Par Michel Legros*
Soumis à AlterPresse le 31 janvier 2025
Le Premier ministre, accompagné des membres du Conseil Supérieur de la Police Nationale (CSPN), s’est rendu à la Direction générale de la PNH pour une visite qui en dit long sur l’état de la gouvernance sécuritaire du pays. Publiquement, il a reconnu que les services d’intelligence de la PNH, de la Primature, ainsi que ceux des ministères de l’Intérieur et de la Justice, étaient informés de l’attaque imminente contre Kenscoff, où l’on dénombre déjà 40 morts. Puis, dans une déclaration pour le moins surprenante, il affirme qu’ils doivent maintenant chercher à comprendre pourquoi ce massacre a eu lieu, comme si la réponse n’était pas flagrante.
Comment peut-on être informé d’une menace et ne rien faire ? Si ce massacre a eu lieu, c’est que l’incompétence et la médiocrité gangrènent le sommet de l’appareil sécuritaire. Le Premier ministre n’est pas allé au bout de sa pensée ; il a préféré tourner autour du pot : labouyi cho manje sou kote.
Non, cette tuerie est de trop. Après un tel aveu, les responsabilités doivent être clairement établies. Sinon, ce serait une invitation à l’irresponsabilité.

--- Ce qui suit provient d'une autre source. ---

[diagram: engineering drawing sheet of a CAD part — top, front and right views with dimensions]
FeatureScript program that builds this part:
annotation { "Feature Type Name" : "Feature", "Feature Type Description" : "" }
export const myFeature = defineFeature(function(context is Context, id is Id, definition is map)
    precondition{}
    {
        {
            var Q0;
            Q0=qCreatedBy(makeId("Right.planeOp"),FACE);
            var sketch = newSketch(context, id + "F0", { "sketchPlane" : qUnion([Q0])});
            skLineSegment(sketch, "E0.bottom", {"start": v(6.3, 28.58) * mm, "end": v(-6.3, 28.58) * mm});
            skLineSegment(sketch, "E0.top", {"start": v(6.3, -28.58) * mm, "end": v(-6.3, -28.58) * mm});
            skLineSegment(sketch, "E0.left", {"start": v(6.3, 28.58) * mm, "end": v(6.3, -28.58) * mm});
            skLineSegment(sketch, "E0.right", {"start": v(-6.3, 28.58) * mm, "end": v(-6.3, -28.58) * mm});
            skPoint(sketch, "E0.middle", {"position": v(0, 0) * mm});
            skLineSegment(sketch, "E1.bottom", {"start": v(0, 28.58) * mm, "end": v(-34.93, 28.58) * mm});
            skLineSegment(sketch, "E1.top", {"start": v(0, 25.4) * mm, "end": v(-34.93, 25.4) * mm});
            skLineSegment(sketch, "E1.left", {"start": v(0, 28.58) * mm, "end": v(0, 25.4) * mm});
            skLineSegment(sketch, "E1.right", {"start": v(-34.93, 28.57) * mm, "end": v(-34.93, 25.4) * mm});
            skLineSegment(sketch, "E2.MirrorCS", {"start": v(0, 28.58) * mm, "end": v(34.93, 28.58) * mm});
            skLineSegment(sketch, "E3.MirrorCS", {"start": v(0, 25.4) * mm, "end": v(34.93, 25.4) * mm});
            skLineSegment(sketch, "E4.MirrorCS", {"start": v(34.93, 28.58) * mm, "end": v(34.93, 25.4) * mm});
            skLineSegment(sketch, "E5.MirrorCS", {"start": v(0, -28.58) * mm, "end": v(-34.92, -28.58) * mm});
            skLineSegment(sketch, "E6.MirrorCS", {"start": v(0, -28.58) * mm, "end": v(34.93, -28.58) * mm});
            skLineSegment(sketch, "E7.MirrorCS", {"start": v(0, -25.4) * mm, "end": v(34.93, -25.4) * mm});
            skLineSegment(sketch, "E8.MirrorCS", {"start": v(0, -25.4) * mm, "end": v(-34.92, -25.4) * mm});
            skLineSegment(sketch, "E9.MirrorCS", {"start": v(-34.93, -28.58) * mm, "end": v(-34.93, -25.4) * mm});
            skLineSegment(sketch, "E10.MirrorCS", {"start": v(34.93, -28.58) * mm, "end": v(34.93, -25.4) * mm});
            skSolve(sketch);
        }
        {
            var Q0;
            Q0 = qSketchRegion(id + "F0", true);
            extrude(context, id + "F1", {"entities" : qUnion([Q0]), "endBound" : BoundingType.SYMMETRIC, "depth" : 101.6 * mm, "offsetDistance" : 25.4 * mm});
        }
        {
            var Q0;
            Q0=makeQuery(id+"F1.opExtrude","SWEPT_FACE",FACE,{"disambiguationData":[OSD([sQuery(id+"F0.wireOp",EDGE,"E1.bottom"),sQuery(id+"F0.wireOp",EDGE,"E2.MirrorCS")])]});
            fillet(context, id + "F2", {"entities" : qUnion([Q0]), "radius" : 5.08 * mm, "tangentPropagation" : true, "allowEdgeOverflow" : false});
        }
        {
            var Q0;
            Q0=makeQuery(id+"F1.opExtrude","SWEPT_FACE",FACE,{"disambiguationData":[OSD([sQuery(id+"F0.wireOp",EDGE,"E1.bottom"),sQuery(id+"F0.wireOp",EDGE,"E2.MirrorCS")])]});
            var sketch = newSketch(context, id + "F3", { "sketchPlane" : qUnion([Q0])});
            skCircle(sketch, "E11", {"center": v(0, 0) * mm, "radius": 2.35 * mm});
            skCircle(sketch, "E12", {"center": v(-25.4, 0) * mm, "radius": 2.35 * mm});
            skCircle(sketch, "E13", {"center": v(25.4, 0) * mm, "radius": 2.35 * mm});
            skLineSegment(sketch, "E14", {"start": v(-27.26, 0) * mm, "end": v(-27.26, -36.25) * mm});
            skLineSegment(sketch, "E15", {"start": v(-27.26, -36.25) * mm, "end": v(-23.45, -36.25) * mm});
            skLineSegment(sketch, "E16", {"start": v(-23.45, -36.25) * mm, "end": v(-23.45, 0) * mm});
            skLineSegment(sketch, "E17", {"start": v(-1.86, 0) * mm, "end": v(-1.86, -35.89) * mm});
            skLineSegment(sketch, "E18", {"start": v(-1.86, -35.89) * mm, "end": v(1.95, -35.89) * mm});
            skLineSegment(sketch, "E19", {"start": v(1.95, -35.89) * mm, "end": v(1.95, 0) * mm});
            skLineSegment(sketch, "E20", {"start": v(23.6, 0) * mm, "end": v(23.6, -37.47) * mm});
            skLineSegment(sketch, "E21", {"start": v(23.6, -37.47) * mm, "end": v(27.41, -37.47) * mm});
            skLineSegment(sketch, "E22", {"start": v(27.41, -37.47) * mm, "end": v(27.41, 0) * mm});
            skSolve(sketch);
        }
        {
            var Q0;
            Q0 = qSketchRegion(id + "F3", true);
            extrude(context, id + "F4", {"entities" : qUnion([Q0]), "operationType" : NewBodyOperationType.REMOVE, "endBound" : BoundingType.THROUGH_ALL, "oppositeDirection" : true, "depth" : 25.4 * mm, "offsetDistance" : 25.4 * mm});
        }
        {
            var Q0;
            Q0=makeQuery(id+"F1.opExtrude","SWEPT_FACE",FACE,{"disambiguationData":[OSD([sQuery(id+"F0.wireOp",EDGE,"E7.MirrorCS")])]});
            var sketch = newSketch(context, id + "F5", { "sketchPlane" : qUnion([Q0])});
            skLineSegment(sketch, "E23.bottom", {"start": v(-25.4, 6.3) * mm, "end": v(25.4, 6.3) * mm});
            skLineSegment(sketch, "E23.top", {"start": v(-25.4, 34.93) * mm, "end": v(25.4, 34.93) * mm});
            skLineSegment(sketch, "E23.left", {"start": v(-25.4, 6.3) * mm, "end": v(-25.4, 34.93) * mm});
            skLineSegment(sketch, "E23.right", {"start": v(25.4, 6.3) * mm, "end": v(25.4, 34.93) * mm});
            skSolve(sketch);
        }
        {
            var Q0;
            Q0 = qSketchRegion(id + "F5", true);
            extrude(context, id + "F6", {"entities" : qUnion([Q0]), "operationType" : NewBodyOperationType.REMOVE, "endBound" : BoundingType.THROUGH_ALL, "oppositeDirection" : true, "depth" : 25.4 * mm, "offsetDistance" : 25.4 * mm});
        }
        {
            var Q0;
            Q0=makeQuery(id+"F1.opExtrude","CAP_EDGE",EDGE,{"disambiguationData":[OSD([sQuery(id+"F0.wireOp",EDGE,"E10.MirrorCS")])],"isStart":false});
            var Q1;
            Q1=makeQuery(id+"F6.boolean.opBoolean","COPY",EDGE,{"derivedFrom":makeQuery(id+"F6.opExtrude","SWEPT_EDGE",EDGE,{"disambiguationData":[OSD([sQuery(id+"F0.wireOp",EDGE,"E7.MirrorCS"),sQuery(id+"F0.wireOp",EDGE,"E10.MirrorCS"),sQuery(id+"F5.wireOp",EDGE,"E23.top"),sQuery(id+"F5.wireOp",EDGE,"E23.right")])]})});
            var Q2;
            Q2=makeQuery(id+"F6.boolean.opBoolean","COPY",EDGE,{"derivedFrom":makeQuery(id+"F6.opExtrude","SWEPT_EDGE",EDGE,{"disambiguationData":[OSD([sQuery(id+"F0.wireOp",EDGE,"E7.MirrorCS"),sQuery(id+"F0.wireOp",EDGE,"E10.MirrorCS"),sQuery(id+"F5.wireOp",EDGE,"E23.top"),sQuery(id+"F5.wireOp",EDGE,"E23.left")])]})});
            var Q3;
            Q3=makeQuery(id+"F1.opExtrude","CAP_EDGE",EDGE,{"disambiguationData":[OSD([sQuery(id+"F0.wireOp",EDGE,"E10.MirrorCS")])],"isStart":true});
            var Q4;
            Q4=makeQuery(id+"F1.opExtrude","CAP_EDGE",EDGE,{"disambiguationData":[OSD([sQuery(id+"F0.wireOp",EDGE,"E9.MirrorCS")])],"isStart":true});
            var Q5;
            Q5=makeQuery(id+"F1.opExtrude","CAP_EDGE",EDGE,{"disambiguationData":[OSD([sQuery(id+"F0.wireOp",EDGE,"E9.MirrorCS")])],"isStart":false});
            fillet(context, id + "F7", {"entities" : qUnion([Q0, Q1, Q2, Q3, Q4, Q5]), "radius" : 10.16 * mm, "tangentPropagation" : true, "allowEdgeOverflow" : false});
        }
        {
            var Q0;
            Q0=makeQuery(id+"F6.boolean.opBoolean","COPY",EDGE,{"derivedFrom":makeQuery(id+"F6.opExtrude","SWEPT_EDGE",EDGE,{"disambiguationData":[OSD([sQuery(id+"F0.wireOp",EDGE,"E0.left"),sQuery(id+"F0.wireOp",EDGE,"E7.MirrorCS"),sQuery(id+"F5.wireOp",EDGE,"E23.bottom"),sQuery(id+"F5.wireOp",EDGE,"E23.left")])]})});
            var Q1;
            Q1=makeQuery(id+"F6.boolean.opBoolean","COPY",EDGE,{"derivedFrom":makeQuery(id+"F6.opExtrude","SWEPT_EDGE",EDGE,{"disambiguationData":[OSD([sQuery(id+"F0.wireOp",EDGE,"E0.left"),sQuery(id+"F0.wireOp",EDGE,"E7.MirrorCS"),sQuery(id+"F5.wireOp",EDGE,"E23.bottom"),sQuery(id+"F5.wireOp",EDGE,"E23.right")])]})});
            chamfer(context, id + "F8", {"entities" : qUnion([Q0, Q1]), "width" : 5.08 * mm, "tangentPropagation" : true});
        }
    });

Et cette incompétence se manifeste aussi dans la soi-disant guerre contre les gangs. Le discours officiel n’est qu’un verbiage ridicule. Au lieu de mener une véritable offensive pour neutraliser ces groupes armés, on nous abreuve de bilans d’arrestations comme s’il s’agissait de victoires militaires. Or, une guerre ne se mesure pas au nombre de prisonniers—d’autant plus s’ils sont des non-combattants—mais au territoire repris, aux forces ennemies anéanties et à la destruction de leurs infrastructures.
Regardons d’autres conflits de ce type : au Salvador, par exemple, la guerre contre les maras n’a pas été gagnée par une accumulation d’arrestations, mais par un usage systématique de la force pour reprendre les quartiers aux gangs et les empêcher de se réorganiser. Ici, l’objectif sécuritaire semble se limiter à remplir les prisons, sans qu’une stratégie de reconquête territoriale n’accompagne ces arrestations. Cette approche erronée trahit une incompréhension totale de la nature du conflit et l’incompétence des responsables de la question sécuritaire.
Toute force militaire efficace repose sur une structure claire : un état-major qui élabore la stratégie, un corps d’officiers qui dirige les opérations, des sous-officiers pour encadrer les troupes et, enfin, des soldats mobilisés pour mener le combat. Mais face aux gangs, ce schéma n’existe pas. L’improvisation règne, et les résultats parlent d’eux-mêmes : pendant que les autorités se félicitent d’arrestations sans impact réel, les criminels continuent d’étendre leur emprise.
Que la PNH ne soit pas une armée et n’ait pas été conçue comme telle est un fait. Mais aujourd’hui, puisqu’elle constitue la principale force armée du pays, elle n’a d’autre choix que de s’adapter. D’autant plus que son directeur général revendique fièrement son statut de commandant en chef, affichant ainsi une posture militaire. Qu’il assume alors pleinement ses responsabilités. Un commandant en chef digne de ce nom ne peut se satisfaire d’un bilan d’échecs répétés. Général de fait, il doit organiser une véritable offensive, reprendre le contrôle du territoire et rompre avec cette vision policière du conflit, qui se résume à une succession d’opérations sans même penser occuper le terrain.
Viv Ansanm, lui, fonctionne comme une véritable armée. Leur stratégie est claire, leur tactique s’adapte, et ils avancent sans résistance. Pourquoi ? Parce qu’en face, il n’y a rien. Il est urgent d’exiger un véritable changement, une réorientation stratégique. Il faut une volonté réelle des chefs de combattre. Sans un sursaut immédiat, c’est l’apocalypse qui attend Haïti.